Prevention of Alzheimer’s disease:

  • Alzheimer’s disease is not a preventable condition. Several lifestyle risk factors or changes can be modified.
  • It is signifying that changes in diet, exercise, and habits steps to decrease the risk of cardiovascular disease and parallel it may also lower your risk of developing disease
  • Healthy heart-related lifestyle choices that may decrease the chance of Alzheimer’s include the following:
    • Exercising regularly
    • Have diet of fresh produce, healthy oils, and foods low in saturated fat such as a Mediterranean diet
    • Manage high blood pressure, diabetes, and high cholesterol with the help of doctors.
    • Quit smoking if you smoke

Treatment of Alzheimer’s disease :

  • The current scenario is, there is no cure for Alzheimer’s disease.
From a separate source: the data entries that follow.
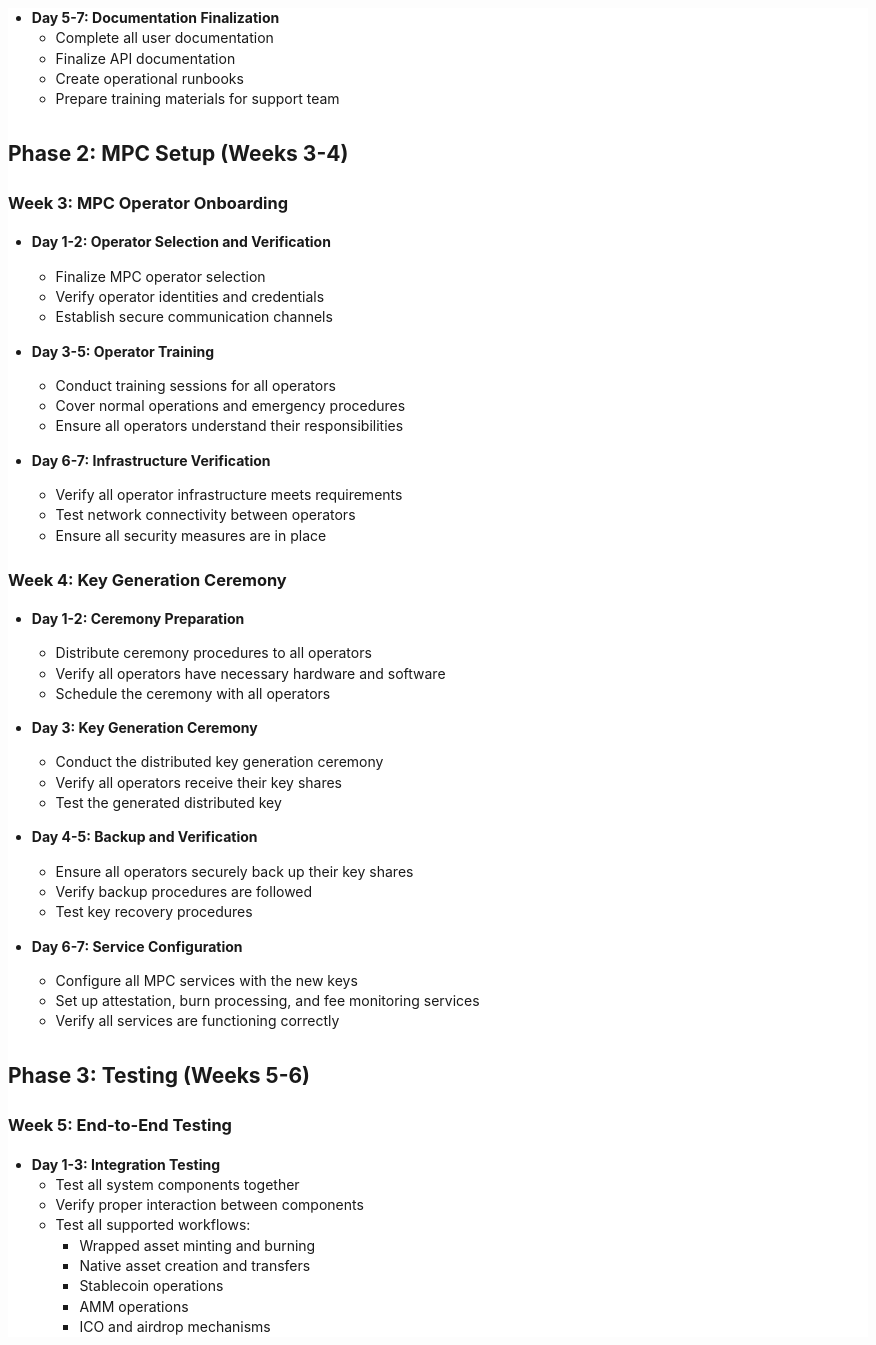 - **Day 5-7: Documentation Finalization**
  - Complete all user documentation
  - Finalize API documentation
  - Create operational runbooks
  - Prepare training materials for support team

## Phase 2: MPC Setup (Weeks 3-4)

### Week 3: MPC Operator Onboarding

- **Day 1-2: Operator Selection and Verification**
  - Finalize MPC operator selection
  - Verify operator identities and credentials
  - Establish secure communication channels

- **Day 3-5: Operator Training**
  - Conduct training sessions for all operators
  - Cover normal operations and emergency procedures
  - Ensure all operators understand their responsibilities

- **Day 6-7: Infrastructure Verification**
  - Verify all operator infrastructure meets requirements
  - Test network connectivity between operators
  - Ensure all security measures are in place

### Week 4: Key Generation Ceremony

- **Day 1-2: Ceremony Preparation**
  - Distribute ceremony procedures to all operators
  - Verify all operators have necessary hardware and software
  - Schedule the ceremony with all operators

- **Day 3: Key Generation Ceremony**
  - Conduct the distributed key generation ceremony
  - Verify all operators receive their key shares
  - Test the generated distributed key

- **Day 4-5: Backup and Verification**
  - Ensure all operators securely back up their key shares
  - Verify backup procedures are followed
  - Test key recovery procedures

- **Day 6-7: Service Configuration**
  - Configure all MPC services with the new keys
  - Set up attestation, burn processing, and fee monitoring services
  - Verify all services are functioning correctly

## Phase 3: Testing (Weeks 5-6)

### Week 5: End-to-End Testing

- **Day 1-3: Integration Testing**
  - Test all system components together
  - Verify proper interaction between components
  - Test all supported workflows:
    - Wrapped asset minting and burning
    - Native asset creation and transfers
    - Stablecoin operations
    - AMM operations
    - ICO and airdrop mechanisms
But the positive research is ongoing for it. Several medicines have been approved by the US FDA to treat Alzheimer’s.
  • There is no evidence of how long a person will live with the disease. It is somehow manageable with treatment.

Medication:

  • Galantamine,
  • Rivastigmine and donepezil are cholinesterase inhibitors
  • Medication also depends on alzheimer’s disease symptoms and Stages.

These drugs could help to reduce or control some cognitive and behavioral signs.

Note: This information is only for Education purposes.